Despite executive resistance at some companies, the trend is clearly against hot work. By 2015, more than two-thirds of facilities operators had already eliminated the practice, according to Uptime Institute data. A tighter regulatory environment, heightened safety concerns, increased financial risk and improved equipment should combine to all but eliminate hot work in the near future. But there are still holdouts, and the practice is far more acceptable in some countries — China is an example — than in others, such as the US, where NFPA 70E severely limits the practice in all industries.
Also, hot work does not eliminate IT failure risk. Uptime Institute has been tracking data center abnormal incidents for more than 20 years and when studying the data, at least 71 failures occurred during hot work. While these failures are generally attributed to poor procedures or maintenance, a recent, more careful analysis concluded that better procedures or maintenance (or both) would have made it possible to perform the work safely — and without any failures — on de-energized systems.
The Uptime Institute abnormal incident database includes only four injury reports; all occurred during work on energized systems. In addition, the database includes 16 reports of arc flash. One occurred during normal preventive maintenance and one during an infrared scan. Neither caused injury, but the potential risk to personnel is apparent, as is the potential for equipment damage (and legal exposure).

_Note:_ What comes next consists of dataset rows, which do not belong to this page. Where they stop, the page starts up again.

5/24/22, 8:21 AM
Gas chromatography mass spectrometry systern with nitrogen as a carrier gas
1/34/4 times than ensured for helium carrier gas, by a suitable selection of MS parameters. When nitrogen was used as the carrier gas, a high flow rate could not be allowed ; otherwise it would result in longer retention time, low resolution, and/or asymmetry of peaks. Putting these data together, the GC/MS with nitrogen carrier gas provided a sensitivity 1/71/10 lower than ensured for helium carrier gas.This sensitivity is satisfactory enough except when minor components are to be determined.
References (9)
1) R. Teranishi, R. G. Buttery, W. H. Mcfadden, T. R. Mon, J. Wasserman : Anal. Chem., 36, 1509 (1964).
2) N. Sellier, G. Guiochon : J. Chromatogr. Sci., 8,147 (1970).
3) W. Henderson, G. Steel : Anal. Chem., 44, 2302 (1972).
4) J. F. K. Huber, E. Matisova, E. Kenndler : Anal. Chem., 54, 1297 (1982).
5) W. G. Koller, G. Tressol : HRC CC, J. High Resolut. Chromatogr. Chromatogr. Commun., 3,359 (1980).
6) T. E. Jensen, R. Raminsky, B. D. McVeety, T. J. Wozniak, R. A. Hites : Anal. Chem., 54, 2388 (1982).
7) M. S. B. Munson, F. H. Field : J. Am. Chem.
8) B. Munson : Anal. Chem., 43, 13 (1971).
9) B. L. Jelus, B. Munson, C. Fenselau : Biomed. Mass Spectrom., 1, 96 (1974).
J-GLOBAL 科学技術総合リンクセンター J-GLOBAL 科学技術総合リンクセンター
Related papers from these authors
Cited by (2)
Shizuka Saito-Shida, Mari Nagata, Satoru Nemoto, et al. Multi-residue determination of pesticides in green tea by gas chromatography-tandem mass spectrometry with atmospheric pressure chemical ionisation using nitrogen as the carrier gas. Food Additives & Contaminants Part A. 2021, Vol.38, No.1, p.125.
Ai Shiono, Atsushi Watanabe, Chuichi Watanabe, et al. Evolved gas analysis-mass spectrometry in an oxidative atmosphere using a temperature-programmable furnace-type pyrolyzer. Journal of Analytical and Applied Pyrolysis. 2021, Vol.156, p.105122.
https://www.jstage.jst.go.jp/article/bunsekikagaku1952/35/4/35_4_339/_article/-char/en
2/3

Undoubtedly, eliminating hot work is a difficult process. One large retailer that has just begun the process expects the transition to take several years. And not all organizations succeed: Uptime Institute is aware of at least one organization in which incidents involving failed power supplies caused senior management to cancel their plan to disallow work on energized equipment.
According to several Uptime Institute Network community members, building a culture of safety is the most time-consuming part of the transition from hot work, as data centers are goal-oriented organizations, well-practiced at developing and following programs to identify and eliminate risk.
It is not necessary or even prudent to eliminate all hot work at once. The IT team can help slowly retire the practice by eliminating the most dangerous hot work first, building experience on less critical loads, or reducing the number of circuits affected at any one time. To prevent common failures when de-energizing servers, the Operations team can increase scrutiny on power supplies and ensure that dual-corded servers are properly fed.
In early data centers, the practice of hot work was understandable — necessary, even. However, Uptime Institute has long advocated against hot work. Modern equipment and higher resiliency architectures based on dual-corded servers make it possible to switch power feeds in the case of an electrical equipment failure. These advances not only improve data center availability, they also make it possible to isolate equipment for maintenance purposes.